Once you reach the line containing "hook test files" in the data below, restate each line word for word up to and including the one containing "- [ ] useRenderPipeline.test.js".

═══

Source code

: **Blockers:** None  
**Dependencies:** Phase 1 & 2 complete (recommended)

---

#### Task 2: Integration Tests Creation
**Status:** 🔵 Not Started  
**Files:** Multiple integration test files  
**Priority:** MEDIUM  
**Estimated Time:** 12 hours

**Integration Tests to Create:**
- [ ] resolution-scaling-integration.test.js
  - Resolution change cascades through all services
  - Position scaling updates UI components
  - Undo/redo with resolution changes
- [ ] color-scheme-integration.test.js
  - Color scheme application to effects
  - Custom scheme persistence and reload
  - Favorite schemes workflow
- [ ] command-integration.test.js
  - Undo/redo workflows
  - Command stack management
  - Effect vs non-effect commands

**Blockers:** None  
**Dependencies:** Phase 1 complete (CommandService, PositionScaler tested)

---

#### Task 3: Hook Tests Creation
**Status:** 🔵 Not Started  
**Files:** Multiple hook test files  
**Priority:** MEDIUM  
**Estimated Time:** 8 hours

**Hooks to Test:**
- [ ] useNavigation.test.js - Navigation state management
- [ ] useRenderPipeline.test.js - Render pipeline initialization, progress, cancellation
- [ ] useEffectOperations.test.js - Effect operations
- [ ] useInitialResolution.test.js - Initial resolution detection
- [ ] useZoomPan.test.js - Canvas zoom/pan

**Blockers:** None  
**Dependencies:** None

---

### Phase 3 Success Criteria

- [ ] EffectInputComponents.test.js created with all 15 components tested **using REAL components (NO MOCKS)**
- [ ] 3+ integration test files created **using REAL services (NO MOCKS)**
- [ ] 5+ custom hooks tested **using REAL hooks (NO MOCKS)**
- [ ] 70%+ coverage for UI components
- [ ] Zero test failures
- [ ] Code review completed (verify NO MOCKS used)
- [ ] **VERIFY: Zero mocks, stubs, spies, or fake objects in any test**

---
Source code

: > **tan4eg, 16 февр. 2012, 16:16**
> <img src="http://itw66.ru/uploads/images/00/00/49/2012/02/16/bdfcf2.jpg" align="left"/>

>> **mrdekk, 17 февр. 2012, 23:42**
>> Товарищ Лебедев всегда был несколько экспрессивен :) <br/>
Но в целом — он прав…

═══

- _PROBLEM SOLUTION_:
**Files:** Multiple hook test files  
**Priority:** MEDIUM  
**Estimated Time:** 8 hours

**Hooks to Test:**
- [ ] useNavigation.test.js - Navigation state management
- [ ] useRenderPipeline.test.js - Render pipeline initialization, progress, cancellation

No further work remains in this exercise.